What the exercise asks
Print the passage of the Needle movie review from "It is refreshing" up to and including "weren't captivating enough.", word for word.

Needle is an Australian slasher movie written and directed by John V. Soto (whose name you may recognise from Ozsploitation movies such as Crush... or maybe not). Soto takes a fairly original concept and some intriguing characters and slots them perfectly into the generic American slasher template. Despite the customary execution of the plot, Needle does bring some fresh ingredients to the pot and doesn't resort to comedic situations to keep the viewer interested. The movie starts in a way that could potentially open up some exciting avenues towards a supernatural epic but it soon becomes apparent that it is just a stalk and slash affair with a creative plot device.

The film seems to draw influences from a number of genre specific sources, from the elusive black gloved killer reminiscent of Argento villains, to the omnipresent threat throwing suspicion on the environment in the build up to some teen's death as so perfectly utilised by the Final Destination franchise. The underlying Voodoo premise works well and enables the story to involve some mystery solving by the meddling kids as they try to save themselves. While the death count is fairly low, when the characters do meet their demise it is always a gory spectacle and the build ups to the deaths are implemented in just the right way to make the splatter the star. A common objective in slashers but an objective not commonly achieved.

It is refreshing to see Australian culture experience the impending doom of an unknown killer rather than the usually selfish and obnoxious characters that deserve to die, as is commonly the case in modern slasher movies. The victims are just a bunch of teens but they still have enough depth of character and emotional conflicts to procure some care and attention from those watching their antics. Plus there is some lesbian action thrown in too in case the characters weren't captivating enough.

As previously mentioned, the plot device here is Voodoo. More precisely a box that makes little wax effigies powered by a photograph of the effigie's soon to be likeness. Archaeology student Ben Rutherford (Michael Dorman) receives the last of his recently deceased father's estate while at college, which just happens to be the aforementioned contraption. As any respectable student would he decides to go out, get wasted and bring all his friends back for a play with the device.

While impressed with Ben's box, no one knows what it is so they decide to pursue its origins with their lecturers. After a sizeable amount of more vodka, a chance encounter with his estranged brother (who just happens to be in the area and just happens to be a forensic photographer) and some failed sex, Ben discovers that the device is called "Le Vaudo Mort" and is probably worth a tidy amount of Australian gold pieces. Ben also discovers that the device has been stolen while he was drunkenly not getting any sex.

All of these revelations come soon in the movie and it is at this point that people start to die in horrific and unexplainable ways. The plot thickens from here on in and the various threads (see what I did there?) are brought together in a way that tidies everything up culminating in a not too surprising twist but a twist nonetheless. It wouldn't be a slasher without a twist but there is the obvious omission of that one last little twist which sets you up for a sequel.

After the initial setup of the background story, Needle does become fairly predictable but is crafted in a way that maintains appeal. The depth of the character interactions (despite some dubious acting in places) and the extremities of the deaths of these characters that have warranted our emotional investment puts this film a few notches above the standard mass manufactured horror from America. Good premise, good execution, good gore but an unfortunately conventional template stops this movie from being outstanding.

[Stored records]
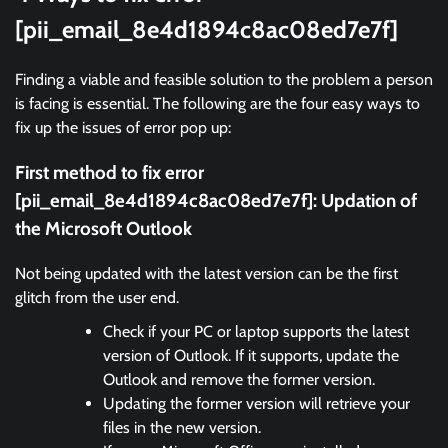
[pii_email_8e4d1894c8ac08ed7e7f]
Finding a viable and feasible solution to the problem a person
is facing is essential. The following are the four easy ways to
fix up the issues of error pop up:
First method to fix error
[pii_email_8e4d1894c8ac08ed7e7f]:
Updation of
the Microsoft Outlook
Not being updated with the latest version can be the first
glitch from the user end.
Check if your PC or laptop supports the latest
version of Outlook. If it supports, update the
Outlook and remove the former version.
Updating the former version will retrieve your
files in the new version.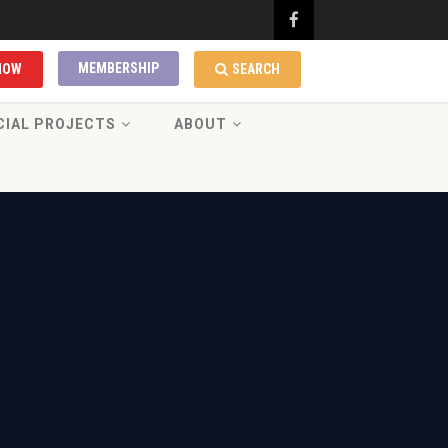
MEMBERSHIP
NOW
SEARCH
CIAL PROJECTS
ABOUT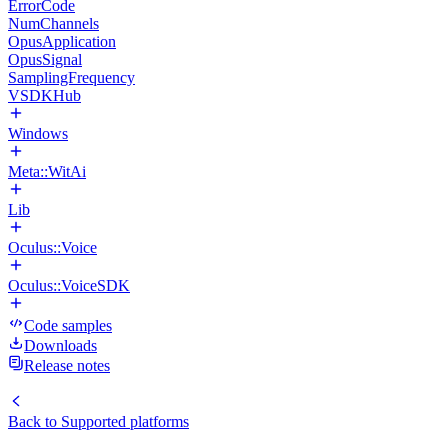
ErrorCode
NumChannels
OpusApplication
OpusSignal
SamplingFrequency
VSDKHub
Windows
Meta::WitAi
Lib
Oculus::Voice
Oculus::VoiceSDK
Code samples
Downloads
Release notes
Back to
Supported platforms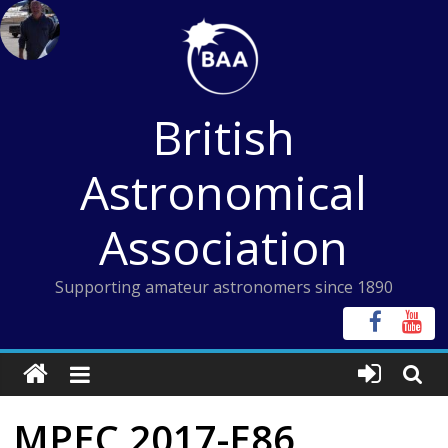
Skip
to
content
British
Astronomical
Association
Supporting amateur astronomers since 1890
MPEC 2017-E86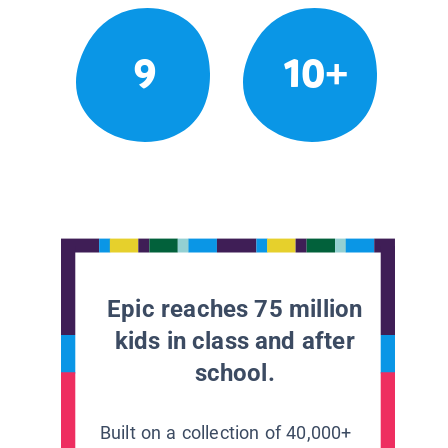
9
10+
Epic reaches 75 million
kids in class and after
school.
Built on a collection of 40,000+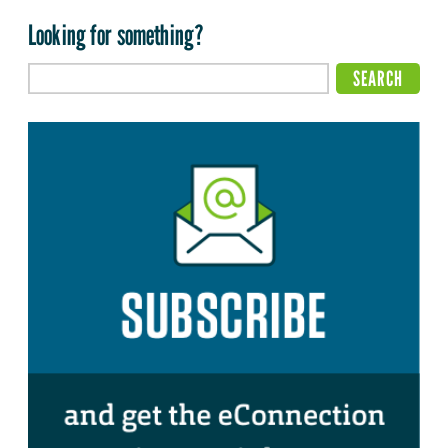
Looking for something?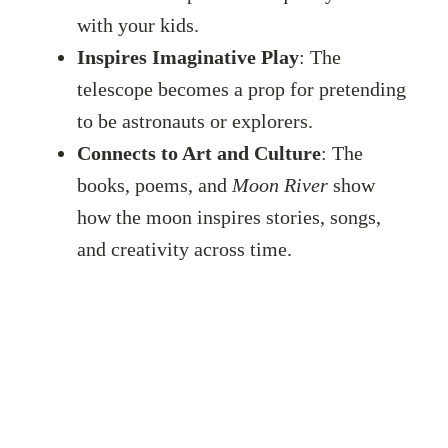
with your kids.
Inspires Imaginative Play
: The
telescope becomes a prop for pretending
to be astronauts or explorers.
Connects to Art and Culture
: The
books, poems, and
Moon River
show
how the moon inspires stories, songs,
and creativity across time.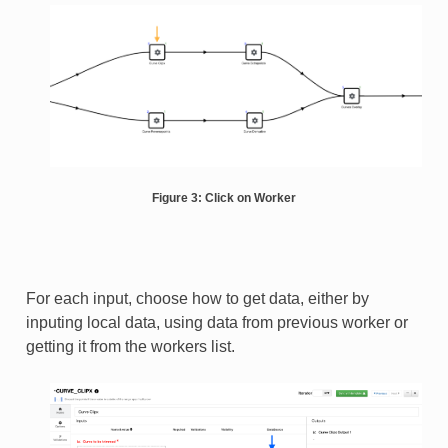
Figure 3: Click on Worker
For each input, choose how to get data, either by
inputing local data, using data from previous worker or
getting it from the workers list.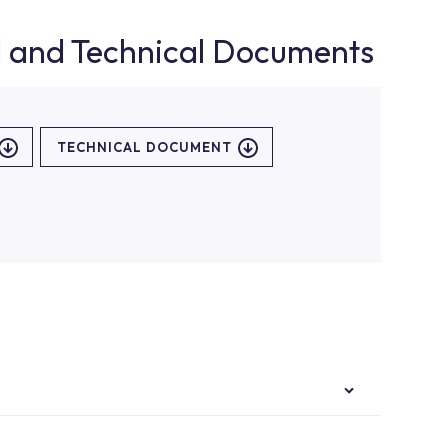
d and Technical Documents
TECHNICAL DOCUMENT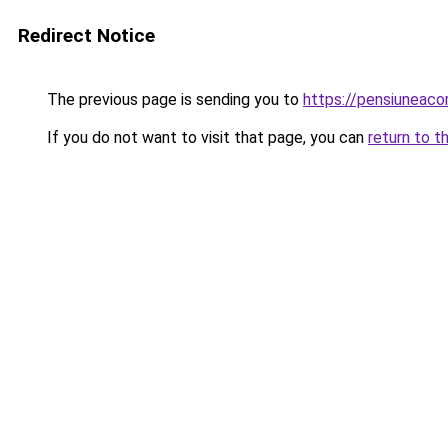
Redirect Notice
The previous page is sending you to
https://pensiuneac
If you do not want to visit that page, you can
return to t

Written solution
It is refreshing to see Australian culture experience the impending doom of an unknown killer rather than the usually selfish and obnoxious characters that deserve to die, as is commonly the case in modern slasher movies. The victims are just a bunch of teens but they still have enough depth of character and emotional conflicts to procure some care and attention from those watching their antics. Plus there is some lesbian action thrown in too in case the characters weren't captivating enough.